Transport : plus de 5 000 emplois créés en 2024, mais la branche fait face à une fragilité structurelle croissante
Malgré un contexte économique ralenti, le secteur du transport et de la logistique a enregistré en 2024 la création nette de 5 066 emplois, selon le rapport 2025 de l’OPTL. La branche totalise désormais 811 169 salariés, en hausse de 0,6 % sur un an, un rythme plus soutenu que celui de l’ensemble de l’économie française (+0,13 %). Mais cette progression s’inscrit dans un mouvement de décélération amorcé depuis 2022. À titre de comparaison, la croissance de l’emploi avait atteint +1,5 % en 2022 et +4,2 % en 2021.
Le président de l’OPTL, Bruno Lefebvre, salue toutefois la capacité de résilience d’un secteur soumis à des tensions multiples : « Avec plus de 5 000 créations d’emplois, nous maintenons une dynamique positive, mais cette réalité ne doit pas masquer des fragilités structurelles. »

(Bloc de données):
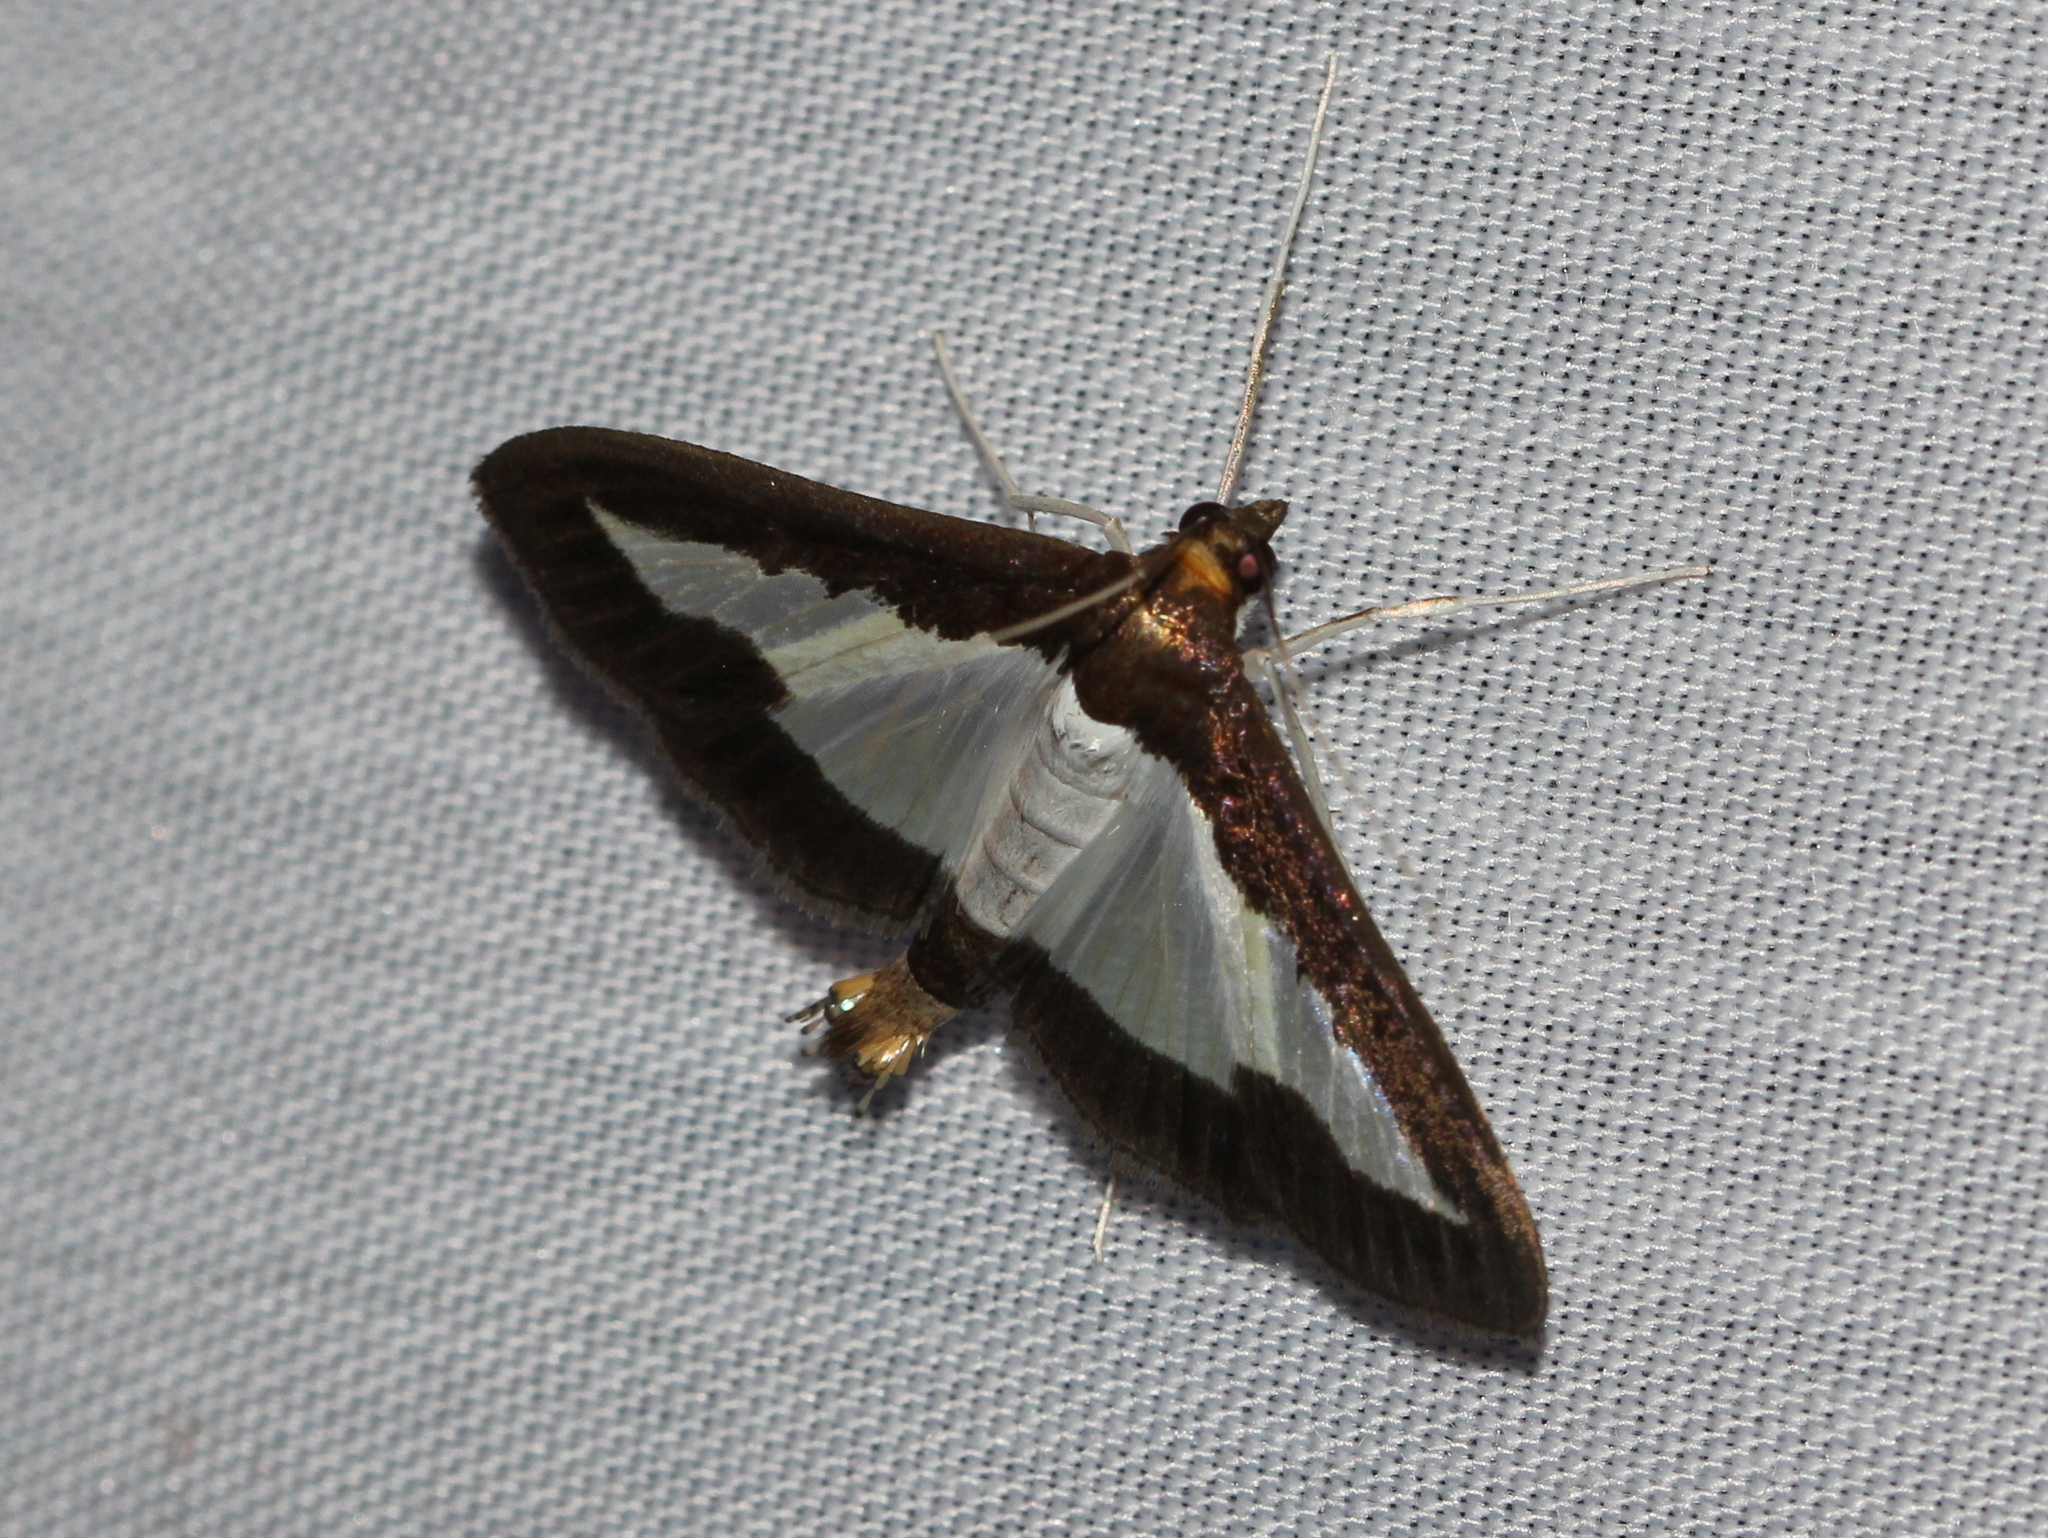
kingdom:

(Sujet proposé): Poursuivez l'article sur l'emploi dans le transport à la suite de sa dernière phrase. Le matériel est indépendant de l'article sur l'emploi dans le transport.

(Réponse produite):
Une structure entrepreneuriale en recomposition
Ces fragilités s’illustrent notamment par une hausse marquée des fermetures d’établissements : +31 % en 2024, pour un total de plus de 55 000 cessations d’activité, dont 95 % concernent le transport routier de marchandises. Ce chiffre brut ne reflète qu’en partie la réalité d’un secteur en pleine recomposition. Comme l’ont rappelé les intervenants lors de la conférence, une part de ces disparitions s’explique par des regroupements d’entités dans le cadre d’acquisitions ou de fusions, traduisant une dynamique de concentration progressive autour de groupes plus structurés.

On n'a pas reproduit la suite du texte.